Jean-François Saine avait aidé un peu avec le Toqué! sur certains dossiers en marketing dans le passé. Il voulait savoir comment on pouvait transformer l’industrie du fast-food en quelque chose de santé. Il était en train de planifier le Foodchain et nous l’aidions comme consultants. Finalement on connaissait tellement bien le projet qu’on est devenus les chefs. On est partis avec l’idée des salades et finalement avec les légumes, Charles a eu l’idée de faire huit machines, huit plats de légumes. On essayait de penser en termes d’efficacité et de rendement. Le projet nous a aidés à améliorer le Plaza et le Plaza nous a aidés à améliorer le Foodchain. Je n’aime pas trop les salades, mais je dois avouer que quand j’ai mangé les nôtres, je me suis dit : F…, this shit is good ! » Le Foodchain est une autre réussite : l’établissement original propose un menu concis de plats de légumes frais et locaux aux gens du centre-ville.

Cheryl Johnson au Time Out market

Le 14 novembre 2019, Cheryl ouvrait avec Charles-Antoine et leur équipe un nouveau Foodchain et deux nouveaux Plaza (un petit Plaza et un Montreal Plaza Deli).

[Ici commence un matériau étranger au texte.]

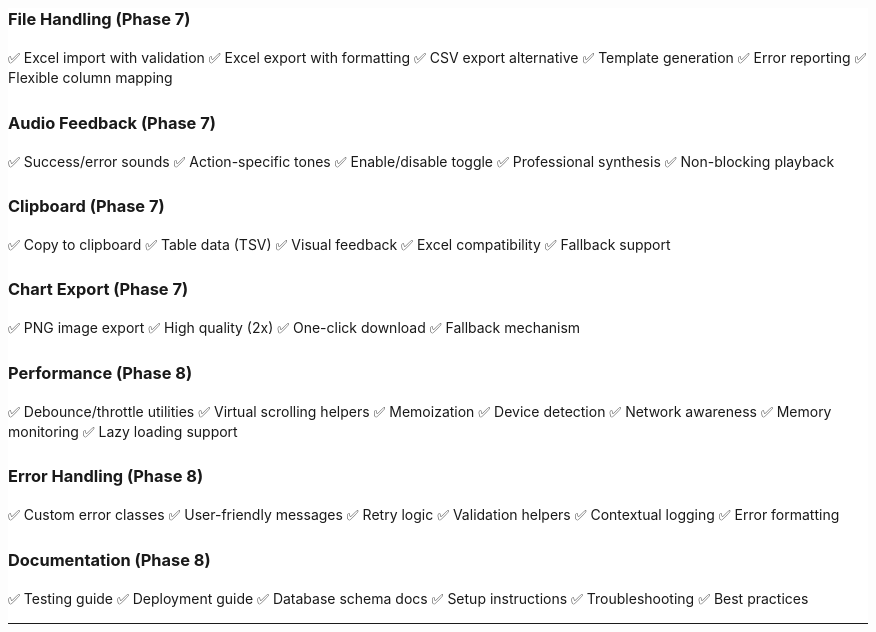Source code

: ### File Handling (Phase 7)
✅ Excel import with validation
✅ Excel export with formatting
✅ CSV export alternative
✅ Template generation
✅ Error reporting
✅ Flexible column mapping

### Audio Feedback (Phase 7)
✅ Success/error sounds
✅ Action-specific tones
✅ Enable/disable toggle
✅ Professional synthesis
✅ Non-blocking playback

### Clipboard (Phase 7)
✅ Copy to clipboard
✅ Table data (TSV)
✅ Visual feedback
✅ Excel compatibility
✅ Fallback support

### Chart Export (Phase 7)
✅ PNG image export
✅ High quality (2x)
✅ One-click download
✅ Fallback mechanism

### Performance (Phase 8)
✅ Debounce/throttle utilities
✅ Virtual scrolling helpers
✅ Memoization
✅ Device detection
✅ Network awareness
✅ Memory monitoring
✅ Lazy loading support

### Error Handling (Phase 8)
✅ Custom error classes
✅ User-friendly messages
✅ Retry logic
✅ Validation helpers
✅ Contextual logging
✅ Error formatting

### Documentation (Phase 8)
✅ Testing guide
✅ Deployment guide
✅ Database schema docs
✅ Setup instructions
✅ Troubleshooting
✅ Best practices

---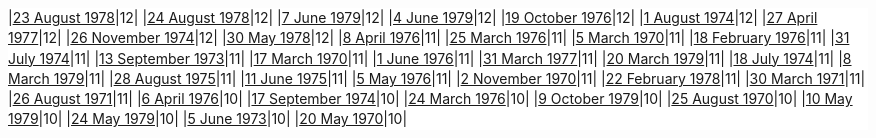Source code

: |[23 August 1978](https://historichansard.net/senate/1978/19780823_senate_31_s78/)|12|
|[24 August 1978](https://historichansard.net/senate/1978/19780824_senate_31_s78/)|12|
|[7 June 1979](https://historichansard.net/senate/1979/19790607_senate_31_s81/)|12|
|[4 June 1979](https://historichansard.net/senate/1979/19790604_senate_31_s81/)|12|
|[19 October 1976](https://historichansard.net/senate/1976/19761019_senate_30_s69/)|12|
|[1 August 1974](https://historichansard.net/senate/1974/19740801_senate_29_s60/)|12|
|[27 April 1977](https://historichansard.net/senate/1977/19770427_senate_30_s72/)|12|
|[26 November 1974](https://historichansard.net/senate/1974/19741126_senate_29_s62/)|12|
|[30 May 1978](https://historichansard.net/senate/1978/19780530_senate_31_s77/)|12|
|[8 April 1976](https://historichansard.net/senate/1976/19760408_senate_30_s67/)|11|
|[25 March 1976](https://historichansard.net/senate/1976/19760325_senate_30_s67/)|11|
|[5 March 1970](https://historichansard.net/senate/1970/19700305_senate_27_s43/)|11|
|[18 February 1976](https://historichansard.net/senate/1976/19760218_senate_30_s67/)|11|
|[31 July 1974](https://historichansard.net/senate/1974/19740731_senate_29_s60/)|11|
|[13 September 1973](https://historichansard.net/senate/1973/19730913_senate_28_s57/)|11|
|[17 March 1970](https://historichansard.net/senate/1970/19700317_senate_27_s43/)|11|
|[1 June 1976](https://historichansard.net/senate/1976/19760601_senate_30_s68/)|11|
|[31 March 1977](https://historichansard.net/senate/1977/19770331_senate_30_s72/)|11|
|[20 March 1979](https://historichansard.net/senate/1979/19790320_senate_31_s80/)|11|
|[18 July 1974](https://historichansard.net/senate/1974/19740718_senate_29_s60/)|11|
|[8 March 1979](https://historichansard.net/senate/1979/19790308_SENATE_31_S80/)|11|
|[28 August 1975](https://historichansard.net/senate/1975/19750828_senate_29_s65/)|11|
|[11 June 1975](https://historichansard.net/senate/1975/19750611_senate_29_s64/)|11|
|[5 May 1976](https://historichansard.net/senate/1976/19760505_senate_30_s68/)|11|
|[2 November 1970](https://historichansard.net/senate/1970/19701102_senate_27_s46/)|11|
|[22 February 1978](https://historichansard.net/senate/1978/19780222_senate_31_s76/)|11|
|[30 March 1971](https://historichansard.net/senate/1971/19710330_senate_27_s47/)|11|
|[26 August 1971](https://historichansard.net/senate/1971/19710826_senate_27_s49/)|11|
|[6 April 1976](https://historichansard.net/senate/1976/19760406_senate_30_s67/)|10|
|[17 September 1974](https://historichansard.net/senate/1974/19740917_senate_29_s61/)|10|
|[24 March 1976](https://historichansard.net/senate/1976/19760324_senate_30_s67/)|10|
|[9 October 1979](https://historichansard.net/senate/1979/19791009_senate_31_s82/)|10|
|[25 August 1970](https://historichansard.net/senate/1970/19700825_senate_27_s45/)|10|
|[10 May 1979](https://historichansard.net/senate/1979/19790510_senate_31_s81/)|10|
|[24 May 1979](https://historichansard.net/senate/1979/19790524_senate_31_s81/)|10|
|[5 June 1973](https://historichansard.net/senate/1973/19730605_senate_28_s56/)|10|
|[20 May 1970](https://historichansard.net/senate/1970/19700520_senate_27_s44/)|10|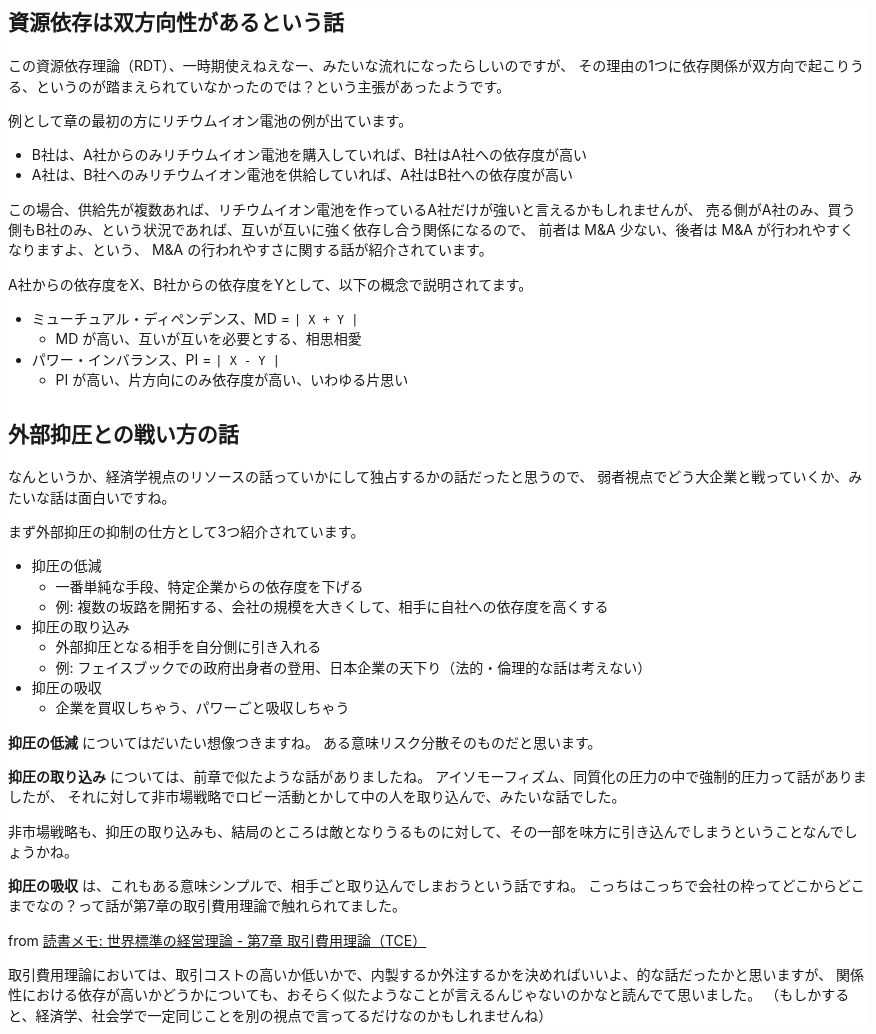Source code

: 

## 資源依存は双方向性があるという話

この資源依存理論（RDT）、一時期使えねえなー、みたいな流れになったらしいのですが、
その理由の1つに依存関係が双方向で起こりうる、というのが踏まえられていなかったのでは？という主張があったようです。

例として章の最初の方にリチウムイオン電池の例が出ています。

- B社は、A社からのみリチウムイオン電池を購入していれば、B社はA社への依存度が高い
- A社は、B社へのみリチウムイオン電池を供給していれば、A社はB社への依存度が高い

この場合、供給先が複数あれば、リチウムイオン電池を作っているA社だけが強いと言えるかもしれませんが、
売る側がA社のみ、買う側もB社のみ、という状況であれば、互いが互いに強く依存し合う関係になるので、
前者は M&A 少ない、後者は M&A が行われやすくなりますよ、という、 M&A の行われやすさに関する話が紹介されています。

A社からの依存度をX、B社からの依存度をYとして、以下の概念で説明されてます。

- ミューチュアル・ディペンデンス、MD = `| X + Y |`
    - MD が高い、互いが互いを必要とする、相思相愛
- パワー・インバランス、PI = `| X - Y |`
    - PI が高い、片方向にのみ依存度が高い、いわゆる片思い



## 外部抑圧との戦い方の話

なんというか、経済学視点のリソースの話っていかにして独占するかの話だったと思うので、
弱者視点でどう大企業と戦っていくか、みたいな話は面白いですね。

まず外部抑圧の抑制の仕方として3つ紹介されています。

- 抑圧の低減
    - 一番単純な手段、特定企業からの依存度を下げる
    - 例: 複数の坂路を開拓する、会社の規模を大きくして、相手に自社への依存度を高くする
- 抑圧の取り込み
    - 外部抑圧となる相手を自分側に引き入れる
    - 例: フェイスブックでの政府出身者の登用、日本企業の天下り（法的・倫理的な話は考えない）
- 抑圧の吸収
    - 企業を買収しちゃう、パワーごと吸収しちゃう

**抑圧の低減** についてはだいたい想像つきますね。
ある意味リスク分散そのものだと思います。

**抑圧の取り込み** については、前章で似たような話がありましたね。
アイソモーフィズム、同質化の圧力の中で強制的圧力って話がありましたが、
それに対して非市場戦略でロビー活動とかして中の人を取り込んで、みたいな話でした。

非市場戦略も、抑圧の取り込みも、結局のところは敵となりうるものに対して、その一部を味方に引き込んでしまうということなんでしょうかね。

**抑圧の吸収** は、これもある意味シンプルで、相手ごと取り込んでしまおうという話ですね。
こっちはこっちで会社の枠ってどこからどこまでなの？って話が第7章の取引費用理論で触れられてました。

from [読書メモ: 世界標準の経営理論 - 第7章 取引費用理論（TCE）](/biz/20200209/)

取引費用理論においては、取引コストの高いか低いかで、内製するか外注するかを決めればいいよ、的な話だったかと思いますが、
関係性における依存が高いかどうかについても、おそらく似たようなことが言えるんじゃないのかなと読んでて思いました。
（もしかすると、経済学、社会学で一定同じことを別の視点で言ってるだけなのかもしれませんね）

« Encore une fois, avec le Time Out Market, on voulait voir qu’est-ce qui était l’étape d’après. Penser en dehors de ce qu’on pense d’habitude, faire quelque chose de nouveau, un Foodchain 2.0 et un Plaza 2.0. On le fait comme un laboratoire pour voir qu’est-ce que c’est faire un food hall et penser outside the box. C’est le fun de faire quelque chose de complètement différent en utilisant la même qualité d’ingrédients et la même philosophie, mais dans un environnement différent… »

Le duo décidera finalement de fermer le Plaza Déli du Time Out Market.

Cheryl Johnson est une des meilleures cheffes de Montréal et une des meilleures gestionnaires en cuisine. Dans une période où il y a une pénurie de main-d’œuvre importante en restauration, Cheryl réussit à diriger une équipe tissée serrée autant en salle qu’en cuisine. Avec Charles-Antoine, elle réussit à créer des établissements extraordinaires dans la “réinvention” de la gastronomie montréalaise. En passant, ils sont uniquement mariés sur papier — Cheryl est célibataire et un « great catch » potentiel selon nous.